Instructions to follow: Write out word for word the lines in the entries below, beginning with the line that contains "Na vše kolem internetu máte" and continuing through the final line of the entries.

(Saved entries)
|---|

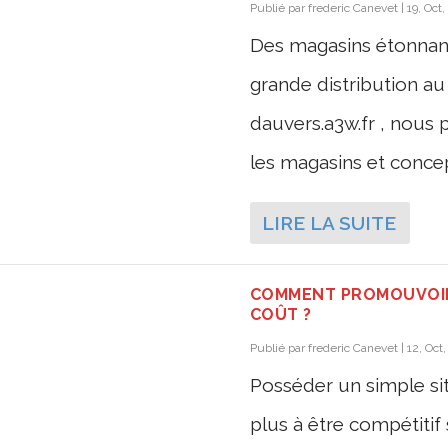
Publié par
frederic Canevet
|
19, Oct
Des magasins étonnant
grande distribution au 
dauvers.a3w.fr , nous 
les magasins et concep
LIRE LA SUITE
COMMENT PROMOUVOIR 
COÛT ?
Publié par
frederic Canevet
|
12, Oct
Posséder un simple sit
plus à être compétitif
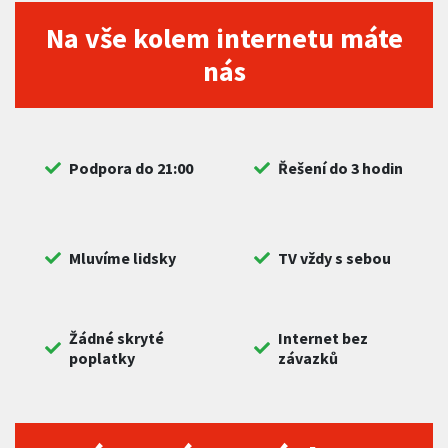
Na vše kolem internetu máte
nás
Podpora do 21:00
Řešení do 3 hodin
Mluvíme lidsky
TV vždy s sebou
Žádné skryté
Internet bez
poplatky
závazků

|---|

The completed task:
Na vše kolem internetu máte
nás
Podpora do 21:00
Řešení do 3 hodin
Mluvíme lidsky
TV vždy s sebou
Žádné skryté
Internet bez
poplatky
závazků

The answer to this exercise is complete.